The Bartlett Development Planning Unit



How the MSc Building & Urban Design in Development is structured.

Structure Overview

This is an intensive 12 month programme that immerses students in the theory and practice of urban design and its role in building cities and communities that are just and sustainable. The course modules consists of:

  • Three core modules (90 credits) that are compulsory for all students;
  • A choice of two optional modules (making up 30 credits); and
  • A dissertation report (60 credits), where students can explore their own research interests.

The compulsory modules are designed to provide the core building blocks that cultivate interdisciplinary professionals who can engage holistically in building better urban futures. The optional modules give students an opportunity to dive deeper into the topics closer to their interests. Please see the Content section for a detailed breakdown of the modules.

Teaching and Learning Approach

The course is delivered through a range of lectures, seminars, workshops, case studies, and practical experience through field work. It involves individual reading, essay writing, interdisciplinary design project work, as well as group project work. There is a particular focus on learning through case study analysis and learning by doing, through several field work opportunities.
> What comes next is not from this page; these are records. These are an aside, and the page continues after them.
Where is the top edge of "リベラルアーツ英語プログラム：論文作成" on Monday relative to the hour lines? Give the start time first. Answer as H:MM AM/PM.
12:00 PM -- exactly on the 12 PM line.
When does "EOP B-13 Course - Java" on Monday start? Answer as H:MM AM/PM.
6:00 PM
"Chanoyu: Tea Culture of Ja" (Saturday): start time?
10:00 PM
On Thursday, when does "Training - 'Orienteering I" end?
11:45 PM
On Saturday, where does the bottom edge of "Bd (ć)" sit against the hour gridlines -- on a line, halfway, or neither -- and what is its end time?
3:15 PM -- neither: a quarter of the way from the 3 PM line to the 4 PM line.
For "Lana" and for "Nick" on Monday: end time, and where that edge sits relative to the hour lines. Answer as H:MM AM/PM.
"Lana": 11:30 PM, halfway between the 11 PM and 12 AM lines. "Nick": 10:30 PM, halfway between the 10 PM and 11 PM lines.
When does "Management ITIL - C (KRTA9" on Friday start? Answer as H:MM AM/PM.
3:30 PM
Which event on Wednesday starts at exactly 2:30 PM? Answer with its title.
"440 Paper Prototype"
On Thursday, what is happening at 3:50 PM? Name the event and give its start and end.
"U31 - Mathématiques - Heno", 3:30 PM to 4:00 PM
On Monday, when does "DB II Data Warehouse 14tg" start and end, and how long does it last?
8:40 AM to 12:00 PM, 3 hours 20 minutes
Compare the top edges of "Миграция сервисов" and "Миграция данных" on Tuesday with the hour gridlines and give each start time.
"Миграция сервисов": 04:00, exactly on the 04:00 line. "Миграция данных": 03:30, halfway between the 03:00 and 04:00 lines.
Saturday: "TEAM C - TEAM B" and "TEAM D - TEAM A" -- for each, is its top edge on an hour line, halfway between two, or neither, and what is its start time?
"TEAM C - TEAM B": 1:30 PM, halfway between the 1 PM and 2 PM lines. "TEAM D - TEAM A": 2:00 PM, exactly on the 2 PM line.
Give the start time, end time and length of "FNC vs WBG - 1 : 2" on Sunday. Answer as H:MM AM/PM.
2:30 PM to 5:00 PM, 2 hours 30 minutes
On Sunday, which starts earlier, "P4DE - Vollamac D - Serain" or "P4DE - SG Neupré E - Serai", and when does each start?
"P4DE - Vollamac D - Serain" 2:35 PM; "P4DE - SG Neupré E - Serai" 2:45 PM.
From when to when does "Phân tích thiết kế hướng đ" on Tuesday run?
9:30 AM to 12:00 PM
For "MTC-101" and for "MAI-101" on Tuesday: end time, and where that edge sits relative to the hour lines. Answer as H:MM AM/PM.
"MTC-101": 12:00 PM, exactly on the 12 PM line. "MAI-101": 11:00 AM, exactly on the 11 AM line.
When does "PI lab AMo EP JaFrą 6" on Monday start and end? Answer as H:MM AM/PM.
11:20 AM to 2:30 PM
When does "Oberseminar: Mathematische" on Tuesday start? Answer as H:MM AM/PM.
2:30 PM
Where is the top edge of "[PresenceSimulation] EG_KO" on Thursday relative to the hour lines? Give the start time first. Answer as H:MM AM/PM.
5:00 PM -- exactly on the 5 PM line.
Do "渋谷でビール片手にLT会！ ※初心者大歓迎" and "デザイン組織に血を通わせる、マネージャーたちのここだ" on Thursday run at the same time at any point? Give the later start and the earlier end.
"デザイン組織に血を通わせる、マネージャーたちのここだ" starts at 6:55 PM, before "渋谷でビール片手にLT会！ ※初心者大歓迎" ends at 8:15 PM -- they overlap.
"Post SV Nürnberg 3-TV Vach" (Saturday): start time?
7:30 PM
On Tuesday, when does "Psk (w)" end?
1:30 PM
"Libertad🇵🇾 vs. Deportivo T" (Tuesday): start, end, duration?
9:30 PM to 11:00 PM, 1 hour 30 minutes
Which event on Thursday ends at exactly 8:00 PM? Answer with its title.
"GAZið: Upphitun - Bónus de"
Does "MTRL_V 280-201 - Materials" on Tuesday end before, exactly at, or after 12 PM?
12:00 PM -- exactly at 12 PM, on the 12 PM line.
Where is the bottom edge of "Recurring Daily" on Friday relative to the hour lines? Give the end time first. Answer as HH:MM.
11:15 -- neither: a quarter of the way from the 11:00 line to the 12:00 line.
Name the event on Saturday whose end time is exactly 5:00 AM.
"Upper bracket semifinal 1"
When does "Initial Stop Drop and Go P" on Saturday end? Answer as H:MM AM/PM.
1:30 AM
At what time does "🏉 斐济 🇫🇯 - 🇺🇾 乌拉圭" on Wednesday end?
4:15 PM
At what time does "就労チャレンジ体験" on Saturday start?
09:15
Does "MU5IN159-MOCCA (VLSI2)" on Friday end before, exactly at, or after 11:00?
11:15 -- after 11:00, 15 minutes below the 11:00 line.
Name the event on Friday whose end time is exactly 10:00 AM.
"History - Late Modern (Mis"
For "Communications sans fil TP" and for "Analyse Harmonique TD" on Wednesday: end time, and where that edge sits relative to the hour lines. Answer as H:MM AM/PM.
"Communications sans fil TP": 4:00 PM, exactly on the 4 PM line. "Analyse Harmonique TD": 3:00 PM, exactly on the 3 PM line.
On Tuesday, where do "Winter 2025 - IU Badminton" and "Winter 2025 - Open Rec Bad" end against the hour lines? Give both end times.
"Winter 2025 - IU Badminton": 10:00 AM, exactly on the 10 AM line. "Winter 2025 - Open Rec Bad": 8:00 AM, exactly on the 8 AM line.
In addition to acquiring specific thematic knowledge, students are also exposed to the learning of transferable skills through the practices of critical thinking, action orientated research, social-spatial analysis, design research, citizen engagement and creative design practice, all core to being an urban practitioner.

Workshops and Field Work

Students have the unique opportunity to attend several field workshops and expeditions that expose them to experiential learning through the interdisciplinary reading and analysis of urban space in situ:

  • Windsor Workshop - During the first term, students attend an intensive three day residential workshop in Windsor together with students from the Development Planning Unit. The workshop exposes students to their first challenge – working on a case study in collaboration with expert practitioners and students from a wide range of disciplines.
  • BUDD Camp – This takes students to a European city in the second term. Recent camps have taken place in Brescia, Italy for a three day intensive urban analysis and design reflection workshop. Each year a different lens of analysis is considered and students publish their reflections in a BUDD Camp publication series. Equipped with the tools taught in the first term and a brief that describes the lens of analysis, students are transported into a real world, case-based learning opportunity. 
  • International Field Work - During the third term, students carry out a longer field expedition in a city of the Global South. Previous filed work has taken place in Turkey, India, Thailand and Cambodia. This gives students the opportunity to work alongside local organisations and community groups in delivering real-time, bottom up social-urban change. Students work in groups, exploring and experiencing the urban issues they have been learning about. They are also asked to help communities draw up design interventions to tackle their specific challenges. Students collate their strategies in a final, end-of-year report that forms part of their final assessment.
  • London Based Project - As part of the core module (BENVGBU1 Transforming Local Areas), students undertake a London-based urban design project in which they demonstrate their understanding of urban analysis and transform this into holistic design strategies. Students work in groups together with local partners to gain an understanding of the place in question and its challenges, and respond with a detailed urban analysis and development brief. This report forms part of their final assessment.